Pierre Poilievre, the slur-king of the current leadership, now says that the Patrick Brown campaign is cheating.
Poilievre lodged a formal complaint, accusing his rival of reimbursing membership fees paid by people who agreed to join the party. Brown has made public that he sold 150,000 memberships—a number Poilievre claims is bogus. How, one wonders, would he know, one way or the other?
In addition to the reimbursement charge, it is alleged by the Poilievre camp that the Brown campaign offered “additional financial inducements.” What does that mean? Cash, a bit of bitcoin, free beer? What?
But this kind of cat fight isn't new:
It is interesting that Poilievre has already smeared Brown before, repeatedly calling him a liar.

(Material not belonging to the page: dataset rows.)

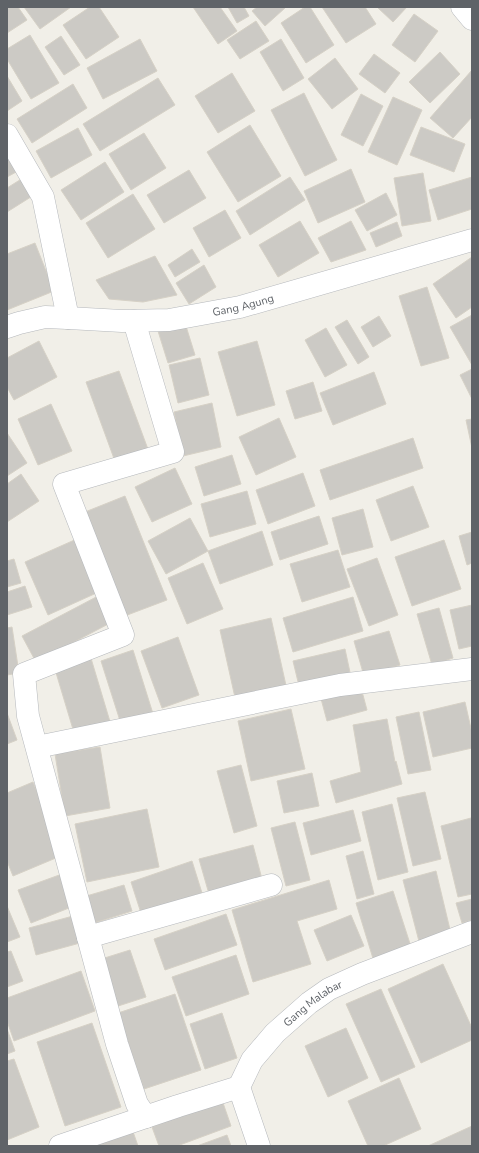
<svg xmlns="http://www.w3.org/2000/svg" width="479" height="1153" font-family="'Nunito Sans',sans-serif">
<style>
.building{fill:#cccac5;stroke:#d6d1c6}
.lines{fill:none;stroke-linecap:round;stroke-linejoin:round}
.minor-casing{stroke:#b5b8bc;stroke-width:23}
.minor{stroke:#fff;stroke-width:22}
.labels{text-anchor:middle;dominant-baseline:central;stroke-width:3;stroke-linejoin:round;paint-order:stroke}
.street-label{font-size:11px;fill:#5f6368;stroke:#fff}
</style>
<rect width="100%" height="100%" fill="#f1efe8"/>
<!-- building -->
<path class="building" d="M7 7H18L27 20 7 33Z
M24 7H71L40 29Z
M90 7H99L119 37 86 59 63 25Z
M193 7H220L237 31 218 44Z
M228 7H244L249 16 237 23Z
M257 7H283L285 8 265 26 252 11Z
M305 7H310L334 45 306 63 281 23Z
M322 7H365L376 24 346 43Z
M377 7H407L393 22Z
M414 14 438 31 415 62 392 45Z
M256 21 269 41 240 59 227 40Z
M30 35 59 83 31 99 7 59V49Z
M61 36 80 65 64 75 45 47Z
M140 39 157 71 103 99 87 68Z
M281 39 304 78 283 91 260 52Z
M440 52 460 74 430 103 409 82Z
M374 54 400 73 385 93 359 74Z
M335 58 358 89 332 109 308 79Z
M472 70V117L453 138 430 118Z
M232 73 255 111 218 133 195 96Z
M7 76 22 101 7 111Z
M158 78 175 105 100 151 83 124Z
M73 84 87 108 32 143 17 119Z
M304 93 337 160 305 176 271 110Z
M361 94 383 106 363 146 341 135Z
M393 97 422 110 397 165 368 152Z
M250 125 281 176 238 202 207 152Z
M421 127 465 144 454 172 410 155Z
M78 128 92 155 51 178 36 151Z
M144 133 166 168 131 190 109 154Z
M7 153 18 171 7 177Z
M105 162 124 192 81 220 61 190Z
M351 169 365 202 318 223 304 191Z
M189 170 206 198 164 223 147 195Z
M423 173 431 221 402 226 394 178Z
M290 177 305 200 250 235 236 211Z
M472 177V209L438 220 429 190Z
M23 178 34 195 7 212V188Z
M386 193 397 215 367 231 355 210Z
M133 194 155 229 108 258 86 223Z
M225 210 241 238 209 257 193 228Z
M300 221 319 253 278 277 259 245Z
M351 221 366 250 331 262 318 238Z
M397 222 402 236 376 247 370 233Z
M35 243 54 291 7 310V254Z
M192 249 200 262 175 277 168 265Z
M155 256 177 295 143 302 109 299 96 280Z
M472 257V307L456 318 433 284Z
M204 265 216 287 189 304 176 283Z
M427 287 449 358 421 366 399 296Z
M472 315V365L450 327Z
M379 316 391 336 373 347 361 327Z
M347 320 369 357 358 364 335 327Z
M185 323 195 355 168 363 158 331Z
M326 328 347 365 325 377 305 340Z
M39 341 57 377 14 400 7 387V358Z
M257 341 275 405 237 416 218 352Z
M200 358 209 395 178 403 169 365Z
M472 369V399L460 375Z
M119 371 149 452 116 464 86 382Z
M374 372 386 404 333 425 320 393Z
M313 382 322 411 295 419 286 391Z
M212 403 221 447 183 456 174 412Z
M51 404 72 451 38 465 18 419Z
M279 418 296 457 256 475 239 437Z
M472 419V448L466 420Z
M7 433 27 463 7 476Z
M413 438 423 468 330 500 320 470Z
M232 455 241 484 204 496 195 467Z
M175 468 192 504 152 522 135 487Z
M303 473 315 506 268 524 256 490Z
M21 474 39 501 7 522V484Z
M413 486 429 527 391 541 376 500Z
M247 491 256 524 210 537 201 504Z
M125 496 167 600 122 617 80 514Z
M363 509 373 547 342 555 332 518Z
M319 516 328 544 280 560 271 532Z
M190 518 208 551 166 574 148 541Z
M262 531 273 565 220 584 208 551Z
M472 532V563L467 565 459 536Z
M79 538 103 590 48 615 25 562Z
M444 540 461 589 412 606 395 557Z
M338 550 350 587 302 602 290 564Z
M377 558 398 615 369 626 347 569Z
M14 559 21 583 7 587V561Z
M203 563 223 609 187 624 168 578Z
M25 586 32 607 7 615V592Z
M100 595 114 621 36 662 22 636Z
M353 597 363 631 293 652 283 618Z
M472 605V646L459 649 450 610Z
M439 608 453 658 432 665 417 614Z
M271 618 287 690 236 702 220 630Z
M12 627 19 673 7 675V628Z
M389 631 400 665 364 676 354 641Z
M178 637 199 695 162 708 141 651Z
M345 649 351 677 300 690 293 661Z
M133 650 154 717 122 727 101 661Z
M90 655 111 725 75 736 54 666Z
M360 684 367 710 327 721 320 695Z
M465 702 472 733V748L433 757 423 712Z
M291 709 305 769 251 781 238 721Z
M419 712 431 770 408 774 396 717Z
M7 713 17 740 7 744Z
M387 719 395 762 396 761 402 784 336 803 330 781 361 772 353 725Z
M100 747 110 808 65 816 55 754Z
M241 765 257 826 234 833 217 771Z
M312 773 319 806 284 813 277 781Z
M33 782 63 855 13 876 7 861V793Z
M425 792 441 859 413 866 397 798Z
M392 804 408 872 378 880 362 812Z
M147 809 159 867 87 882 75 824Z
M353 810 361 841 311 855 303 823Z
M471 818 472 822V894L458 897 441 826Z
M295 822 310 880 286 886 271 828Z
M253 845 262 879 209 894 199 859Z
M363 851 374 894 357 899 346 856Z
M192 861 202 893 141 913 131 882Z
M436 871 452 938 421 949 403 880Z
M62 874 74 906 31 923 18 890Z
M329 880 337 909 297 921 311 964 253 982 232 910Z
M124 885 132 911 91 924 83 897Z
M393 891 413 953 375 965 356 903Z
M472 899V920L462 923 456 903Z
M7 906 20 937 7 942Z
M226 914 237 945 165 970 154 939Z
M351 915 364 946 327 961 314 930Z
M73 916 80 943 36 955 29 928Z
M130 950 146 997 112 1008 95 961Z
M11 951 23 981 7 987V952Z
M236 955 249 994 186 1016 172 977Z
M443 964 472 1028V1040L421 1063 388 989Z
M81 971 95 1011 14 1041 7 1021V998Z
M381 989 415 1067 381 1082 346 1004Z
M175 994 201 1070 144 1089 118 1013Z
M222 1013 237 1058 205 1069 190 1024Z
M92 1023 121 1107 65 1126 37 1042Z
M346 1028 368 1078 328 1097 305 1046Z
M7 1029 15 1051 7 1054Z
M14 1059 39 1127 7 1140V1061Z
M399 1078 421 1129 383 1146H368L348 1101Z
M222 1100 231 1126 177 1146H159L152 1127Z
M131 1126 138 1146H90Z
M472 1126V1146H428Z
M227 1135 231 1146H197Z"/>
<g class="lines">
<defs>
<g id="minor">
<path d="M462 7 472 19"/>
<path d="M7 135 43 197 68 318"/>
<path d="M134 321 173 452 64 484 123 635 24 674 28 716 117 1044 137 1104 146 1117"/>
<path id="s1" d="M7 327 19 323 45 317 68 318 122 321 169 320 240 307 472 240"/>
<path d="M37 747 340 685 472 669"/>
<path d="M88 937 271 885"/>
<path d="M60 1146 178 1106 239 1087"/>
<path id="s2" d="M259 1146 239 1087 252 1060 275 1033 309 1003 329 989 362 974 472 932"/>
</g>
</defs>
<!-- minor casing -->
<use href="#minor" class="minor-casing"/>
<!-- minor -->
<use href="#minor" class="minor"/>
</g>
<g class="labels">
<!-- street labels -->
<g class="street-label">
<text stroke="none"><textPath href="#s1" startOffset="239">Gang Agung</textPath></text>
<text stroke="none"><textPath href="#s2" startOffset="176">Gang Malabar</textPath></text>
</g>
</g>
<!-- border -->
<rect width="479" height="1153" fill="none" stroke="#5f6368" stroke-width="16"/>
</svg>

He accused the mayor of Brampton of lying about his position on sex education in Ontario, his position on the carbon tax, and in his critique of the Harper government, of which Poilievre was a key member.
Poilievre seems to have forgotten all about his own attempt in government to de-tune democracy with the risibly named Fair Elections Act, and that other legislative stinker from Harper-times, the Zero Tolerance for Barbaric Practices Act. Strange way to support immigrants.
Poilievre is dissing Brown because Brown could hold the key to who wins the party leadership in September. If Brown’s membership numbers are correct, and the leadership should go to a second or third ballot, Brown could very easily deliver a victory to Jean Charest. So far, the Charest camp has been coy on its membership numbers, saying only that it has a path to victory in the fall.
That is precisely why Poilievre tried to paint an unflattering picture of Charest as a philosophical liberal who was in the pocket of the Chinese as a private consultant. He’s worried.
If Poilievre can get people talking about the moral poverty of his rivals, they may forget about his own blunders on this campaign. He extolled the virtues of bitcoin to Canadians as a hedge against inflation, without telling them he had investments in it. He later claimed that he checked with the ethics commissioner, who gave him the green light.
Poilievre also did his Donald Trump imitation in a childish outburst about firing the governor of the Bank of Canada.
Even Conservative MP Ed Fast came out against Poilievre for his comments about Tiff Macklem. And Poilievre is still missing in action on some big files—from climate change, to the rising tide of authoritarianism around the world. That hole in his resumé earned criticism of the party from former Conservative prime minister Kim Campbell. It isn’t hard to figure out who she is talking about.
The Conservatives don't win elections because they're mad as hell. Most of all, they're mad at themselves.